Galeerentagebuch, S. 86

 

 

 

 

 

 

Der Roman eines Schicksallosen ist eigentlich nicht das erste Werk von Imre Kertész. Seine schriftstellerischen Anfänge kreisen alle um eine andere Arbeit mit dem irritierenden Titel: Ich, der Henker.1 »Stutzig«2 macht an diesem Text die Perspektive: Imre Kertész schreibt nicht, wie zu erwarten wäre, aus der Perspektive des Opfers, sondern aus der des Täters. Aufschlussreich ist das Motto, das das Manuskript des Fragments Ich, der Henker trägt:3 »… [U]nsere Liebe gehört dem Schicksal, jedem Schicksal …«. Es ist ein Zitat aus Thomas Manns Roman Doktor Faustus. Liest man den Satz bei Thomas Mann zu Ende, wird das ganze Ausmaß von Kertész’ Ideologiekritik deutlich: jedes Schicksal werde geliebt, »sei es auch der den Himmel mit Götterdämmerungsröte entzündende Untergang!«4 Die Schicksalshörigkeit der Deutschen ist es, die Thomas Mann im Doktor Faustus an den Pranger stellt, insbesondere die wagnerisch überhöhte Untergangssehnsucht der Hitler-Anhänger. Kertész universalisiert diese Schicksalshörigkeit als das Kennzeichen eines jeden Menschen, der sich der Diktatur unterwirft. Auch Kertész’ Henker ist schicksalshörig. Sein Vokabular – man denke nur an die Gnade, die ihm zuteilwird – stammt aus der Sprache der Religion. Kertész’ Massenmörder ergibt sich in seine Kriminalität, als wäre er der neue Messias, der sich für die Menschheit opfert, indem er ihre Sünden auf sich nimmt. Das Ich, der Henker-Fragment, so heißt es in einer unveröffentlichten Tagebuch-Notiz vom 18. 1. 1959, »ist vor allem […] Selbst-Ironie«.5

Die »Selbst-Ironie« allein erklärt allerdings noch nicht, warum er, Kertész, als Opfer, mit einem Text beginnt, in dem er in die Haut des Henkers schlüpft. Gewiss spielt dabei die Schuld, überlebt zu haben, eine Rolle. Entscheidender aber für Kertész’ Erproben der Täterperspektive dürfte seine Überzeugung bzw. seine Erfahrung sein, dass Opfer und Täter im Totalitarismus austauschbar geworden sind, weil, so Kertész in Dossier K., sie sich beide »von der Bürde der Persönlichkeit« befreiten.6 Der unschuldige Häftling, der in seiner Überlebensnot mit dem Lagersystem paktiert, der gesetzestreue Stalinist, der aus Zugehörigkeitszwang dem Machtapparat zuarbeitet – sie stehen beide mit dem mörderischen Regime im Bunde. »Die Unschuldigen sind die, die gestorben sind. Aber einer, der das durchlebt hat, kann […] nicht ganz ohne diese allgemeine menschliche Beschmutzung sein.«7 In Kertész’ Augen sind nicht nur die Henker schuldig, auch die Opfer sind nicht frei von Schuld. Beide fügen sich in ihre ›Schicksallosigkeit‹. Die These schockiert, da es doch ein gewaltiger Unterschied ist, ob man Böses antut oder Böses erleidet. Noch nie hat ein Überlebender sich so vehement dagegen gesträubt, auf seine Opferrolle reduziert zu werden, noch nie ist ein Überlebender so rücksichtslos mit sich ins Gericht gegangen wie Imre Kertész.

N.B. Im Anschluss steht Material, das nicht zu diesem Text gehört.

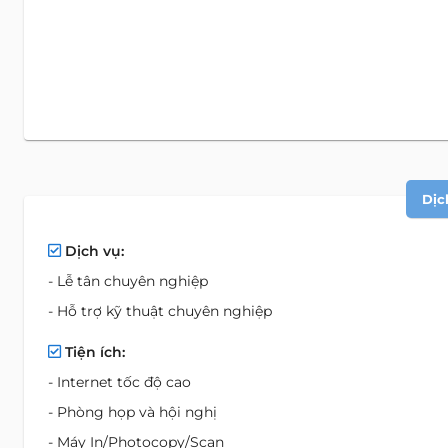
Dịc
Dịch vụ:
- Lễ tân chuyên nghiệp
- Hỗ trợ kỹ thuật chuyên nghiệp
Tiện ích:
- Internet tốc độ cao
- Phòng họp và hội nghị
- Máy In/Photocopy/Scan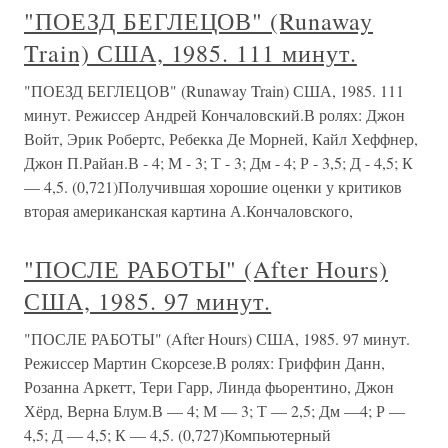
"ПОЕЗД БЕГЛЕЦОВ" (Runaway
Train) США, 1985. 111 минут.
"ПОЕЗД БЕГЛЕЦОВ" (Runaway Train) США, 1985. 111
минут. Режиссер Андрей Кончаловский.В ролях: Джон
Войт, Эрик Робертс, Ребекка Де Морней, Кайл Хеффнер,
Джон П.Райан.В - 4; М - 3; Т - 3; Дм - 4; Р - 3,5; Д - 4,5; К
— 4,5. (0,721)Получившая хорошие оценки у критиков
вторая американская картина А.Кончаловского,
"ПОСЛЕ РАБОТЫ" (After Hours)
США, 1985. 97 минут.
"ПОСЛЕ РАБОТЫ" (After Hours) США, 1985. 97 минут.
Режиссер Мартин Скорсезе.В ролях: Гриффин Данн,
Розанна Аркетт, Тери Гарр, Линда фьорентино, Джон
Хёрд, Верна Блум.В — 4; М — 3; Т — 2,5; Дм —4; Р —
4,5; Д — 4,5; К — 4,5. (0,727)Компьютерный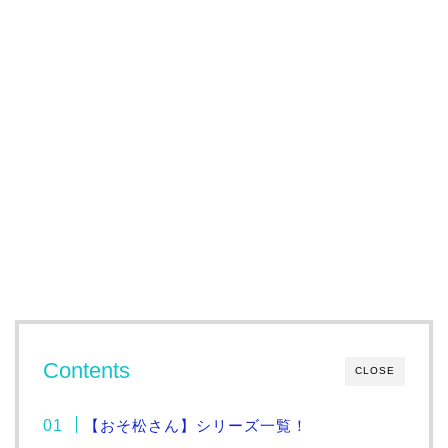
Contents
CLOSE
【おそ松さん】シリーズ一覧！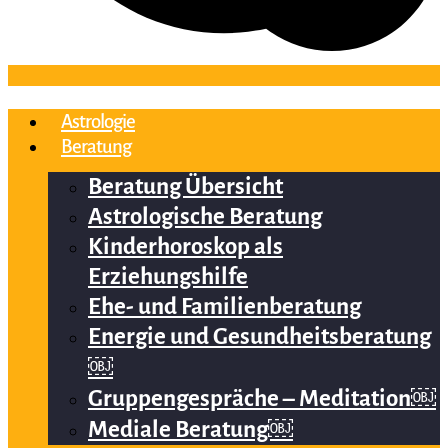
Astrologie
Beratung
Beratung Übersicht
Astrologische Beratung
Kinderhoroskop als
Erziehungshilfe
Ehe- und Familienberatung
Energie und Gesundheitsberatung
￼
Gruppengespräche – Meditation￼
Mediale Beratung￼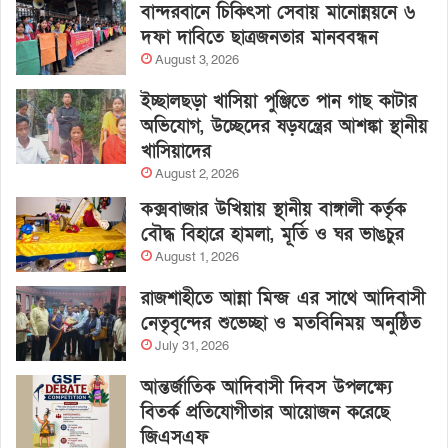
বান্দরবানে চিকিৎসা সেবায় মানোন্নয়নে ৬
দফা দাবিতে ছাত্রজনতার মানববন্ধন
August 3, 2026
ইচ্ছালছড়া খাসিয়া পুঞ্জিতে পান গাছ কাটার
অভিযোগ, উচ্ছেদের ষড়যন্ত্রের আশঙ্কা স্থানীয়
খাসিয়াদের
August 2, 2026
কক্সবাজার উখিয়ায় স্থানীয় বাঙ্গালী কর্তৃক
বৌদ্ধ বিহারে হামলা, মূর্তি ও ঘর ভাঙচুর
August 1, 2026
রাজশাহীতে আন্না মিন্জ এর সাথে আদিবাসী
নেতৃবৃন্দের শুভেচ্ছা ও মতবিনিময় অনুষ্ঠিত
July 31, 2026
আন্তর্জাতিক আদিবাসী দিবস উপলক্ষ্যে
বিতর্ক প্রতিযোগীতার আয়োজন করেছে
জিএসএফ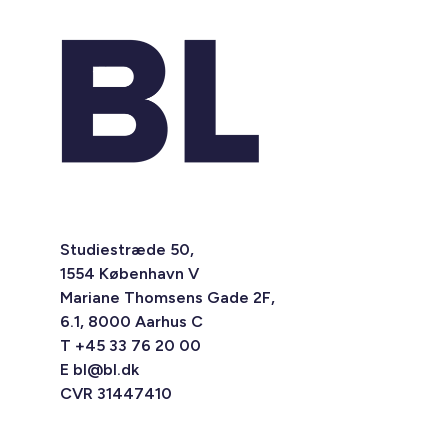
Studiestræde 50,
1554 København V
Mariane Thomsens Gade 2F,
6.1, 8000 Aarhus C
T +45 33 76 20 00
E
bl@bl.dk
CVR 31447410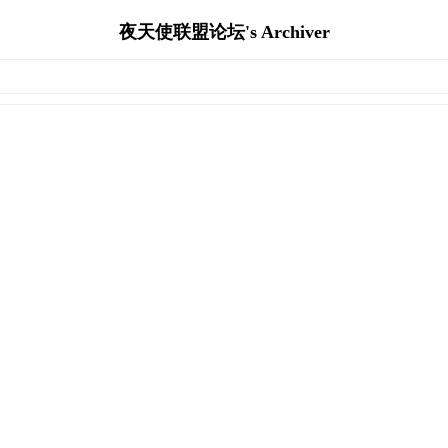
夜天使联盟论坛's Archiver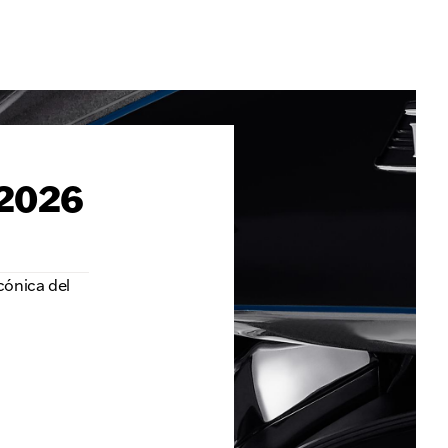
 2026
cónica del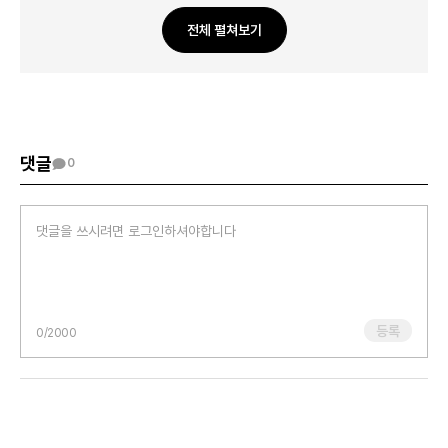
조용히 지내는 게 편하다고 느끼는 것도 괜찮아요. 다만 외로움이
찾아올 때는 아주 작은 행동으로 문을 열어보세요. 예를 들어 옆
전체 펼쳐보기
사람에게 가볍게 인사하거나, 수업 중 공감되는 말에 살짝 웃어주는
것도 충분히 좋은 시작이에요. 관계는 크게 만들어야 유지되는 게
아니라, 이렇게 작은 교감이 쌓여서 자연스럽게 이어져요.
작성자님은 바보가 아니라 마음이 섬세하고 조심스러운 사람이에요. 그
다정함은 시간이 지나면 분명 따뜻한 연결로 돌아올 거예요
댓글
0
등록
0
/2000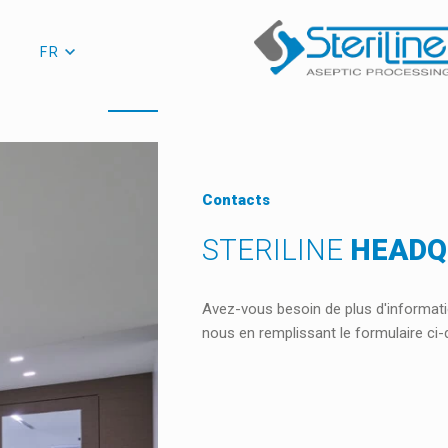
FR
Contacts
STERILINE
HEADQ
Avez-vous besoin de plus d'informat
nous en remplissant le formulaire ci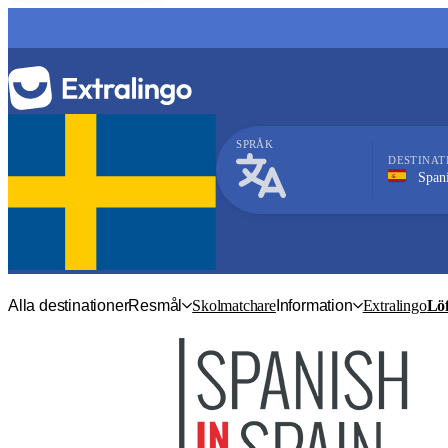
SPRÅK
DESTINAT
Spanien, Te
Spanska
Alla destinationer
Resmål
Skolmatchare
Information
Extralingo
Löf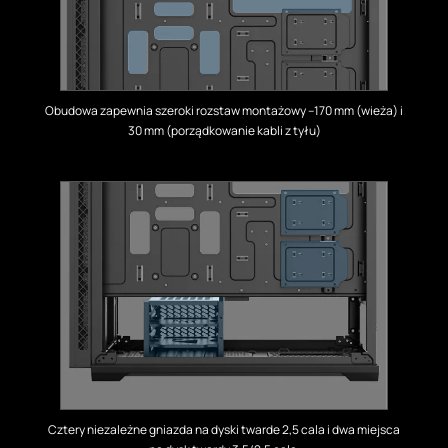
Obudowa zapewnia szeroki rozstaw montażowy –170 mm (wieża) i
30 mm (porządkowanie kabli z tyłu)
Cztery niezależne gniazda na dyski twarde 2,5 cala i dwa miejsca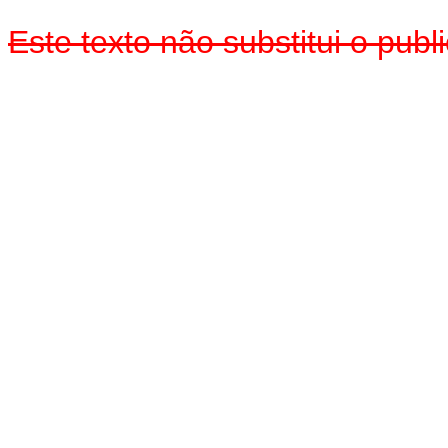
Este texto não substitui o pub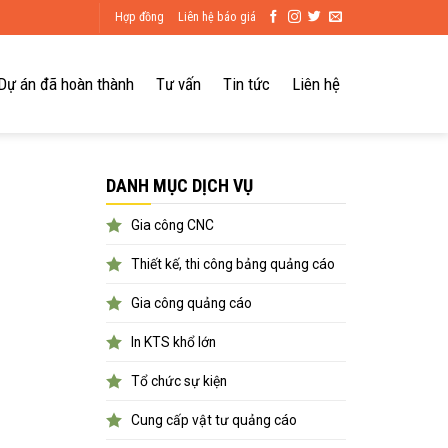
Hợp đồng
Liên hệ báo giá
Dự án đã hoàn thành
Tư vấn
Tin tức
Liên hệ
DANH MỤC DỊCH VỤ
Gia công CNC
Thiết kế, thi công bảng quảng cáo
Gia công quảng cáo
In KTS khổ lớn
Tổ chức sự kiện
Cung cấp vật tư quảng cáo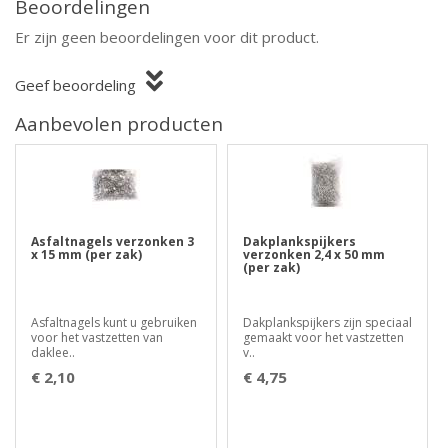
Beoordelingen
Er zijn geen beoordelingen voor dit product.
Geef beoordeling
Aanbevolen producten
Asfaltnagels verzonken 3
Dakplankspijkers
x 15 mm (per zak)
verzonken 2,4 x 50 mm
(per zak)
Asfaltnagels kunt u gebruiken
Dakplankspijkers zijn speciaal
voor het vastzetten van
gemaakt voor het vastzetten
daklee..
v..
€ 2,10
€ 4,75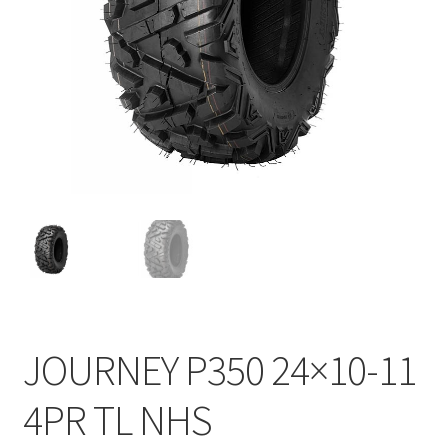
JOURNEY P350 24×10-11
4PR TL NHS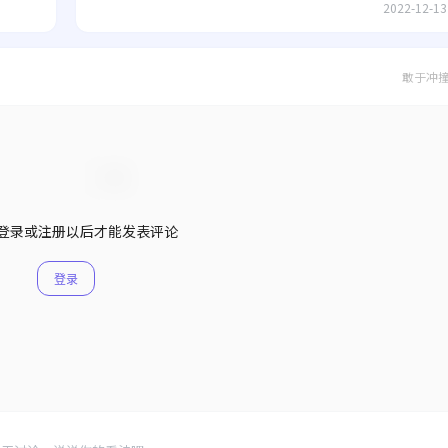
2022-12-13
敢于冲
登录或注册以后才能发表评论
登录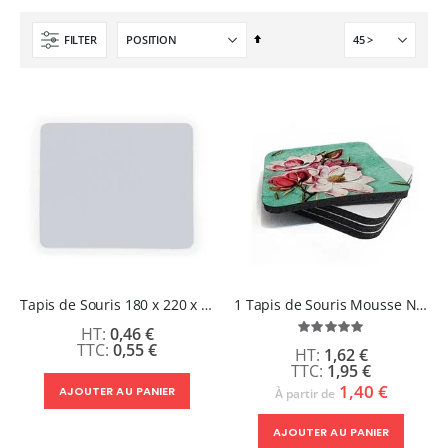
1 621,14 €
Par
FILTER
ordre
décroissant
Tapis de Souris 180 x 220 x 2 mm
1 Tapis de Souris Mousse Noire 190 x 230 x 5 mm
0,46 €
Évaluation:
100%
0,55 €
1,62 €
1,95 €
1,40 €
AJOUTER AU PANIER
À partir de
AJOUTER AU PANIER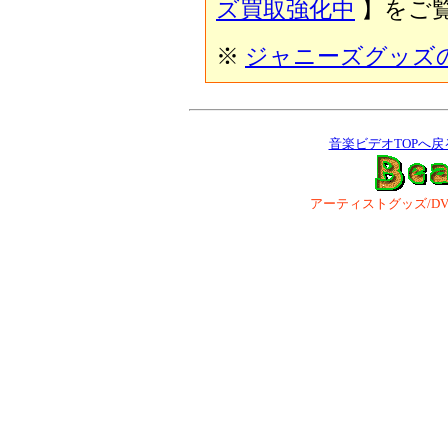
ズ買取強化中
】をご覧
※
ジャニーズグッズ
音楽ビデオTOPへ戻
アーティストグッズ/DVD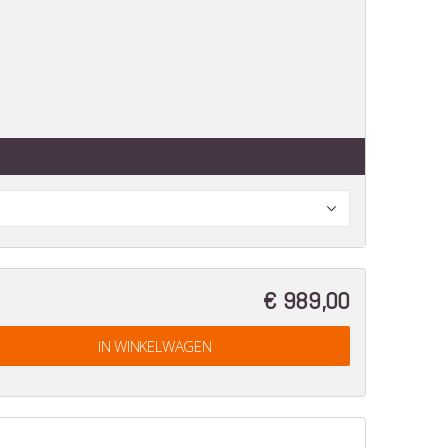
€ 989,00
IN WINKELWAGEN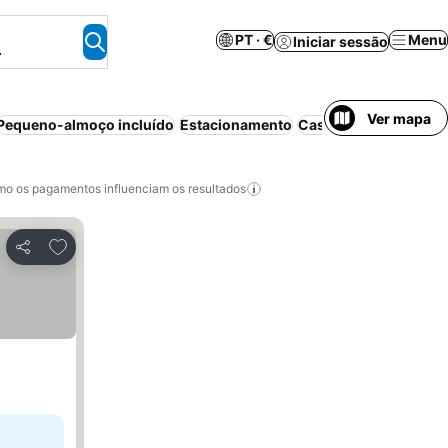
PT · €
Menu
Iniciar sessão
.
Ver mapa
Pequeno-almoço incluído
Estacionamento
Casa/apartamento int
o os pagamentos influenciam os resultados
Adicionar aos favoritos
Partilhar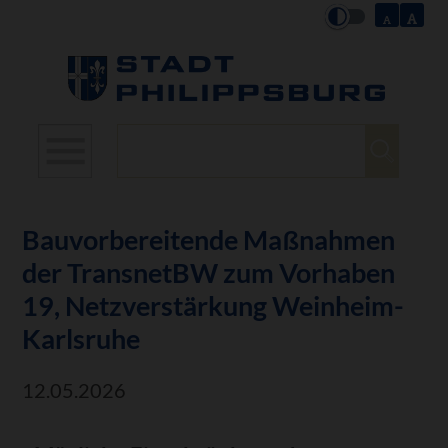
Suchbegriffe
Bauvorbereitende Maßnahmen
der TransnetBW zum Vorhaben
19, Netzverstärkung Weinheim-
Karlsruhe
12.05.2026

Beim Schreiben von Ich, der Henker schwebte Kertész zunächst ein Pendant zu Dostojewskis Schuld und Sühne vor, wobei er den Unterschied zwischen Raskolnikow und Lipsius, dem Mörder in seiner Geschichte, deutlich hervorhebt: »Der Mord macht Raskolnikow groß und menschlich, von Lipsius8 nimmt er seine seelische Selbständigkeit, Individualität und er wird […] maschinenhaft.«9 Von den zahllosen Varianten dieses ersten Werks, Kertész selber spricht von etwa 400 Seiten,10 lässt er nur ein knapp 20-seitiges Kapitel gelten, das dreißig Jahre später in dem Roman Fiasko Eingang findet und ein halbes Jahrhundert später noch einmal in der Publikation Opfer und Henker im Transit Verlag erscheint:11 Hier legt ein diesmal namenloser Massenmörder ein Bekenntnis ab. Aber es ist nicht ein Schuldbekenntnis, eher ist es eine Anklageschrift fast im Sinne des Eichmann-Porträts, das Hannah Arendt vier Jahre später zeichnen wird: ein Angriff auf normative Moralvorstellungen.12 Denn Kertész’ Massenmörder ist als Objekt der Geschichte ein Henker wider Willen: »[H]ier ist nur die Rolle wesentlich, die Tatsache, daß der Mensch fähig ist, Henker oder Opfer zu sein, und im Getriebe der Todesmaschinerie wie ein Rädchen funktioniert«.13

Nach drei langen Jahren entscheidet sich Kertész schließlich, »den ganzen Ich, der Henker-Komplex beiseite zu legen, und statt dessen«, so heißt es in einem Notat vom 18. März 1960, »meine eigene Mythologie zu schreiben – die Geschichte meiner Deportation.«14 Die »eigene Mythologie schreiben«, Mythologie zu verstehen als ein Narrativ, frei von Wert und Zeit, das wird sein Programm. Er wolle von einem 14 Jahre alten »durchschnittliche[n], kräftige[n], gierige[n] Jüngling« erzählen, »der in ein Konzentrationslager gerät, das körperliche Elend kennen lernt, […] bis er sich mit dem Gedanken des Todes anfreundet – […]. Man lässt ihn aber nicht sterben. […] Seine Kondition wird in Ordnung gebracht, und man schickt ihn nach Hause – und als er zu Hause ankommt, greift in seine zurückgekehrten Erinnerungen die Erkenntnis ein, dass nach dem Bann des Todes die Welt der Ziele, der Tätigkeiten und der Verpflichtungen, die pedantische Schule […] falsch, albern und nichtig ist.«15 Am Inhalt seines ersten Romans wird sich auch im Laufe der dreizehnjährigen Niederschrift nichts ändern. Was sich ändert, ist die Art, in der er diesen Inhalt zu vermitteln sucht. Auf keinen Fall wolle er mit seinem Buch seinem Schicksal einen Sinn geben. Im Gegenteil, auf die »pure Zufälligkeit der Dinge«16 komme es ihm an, gegen sie wolle er protestieren.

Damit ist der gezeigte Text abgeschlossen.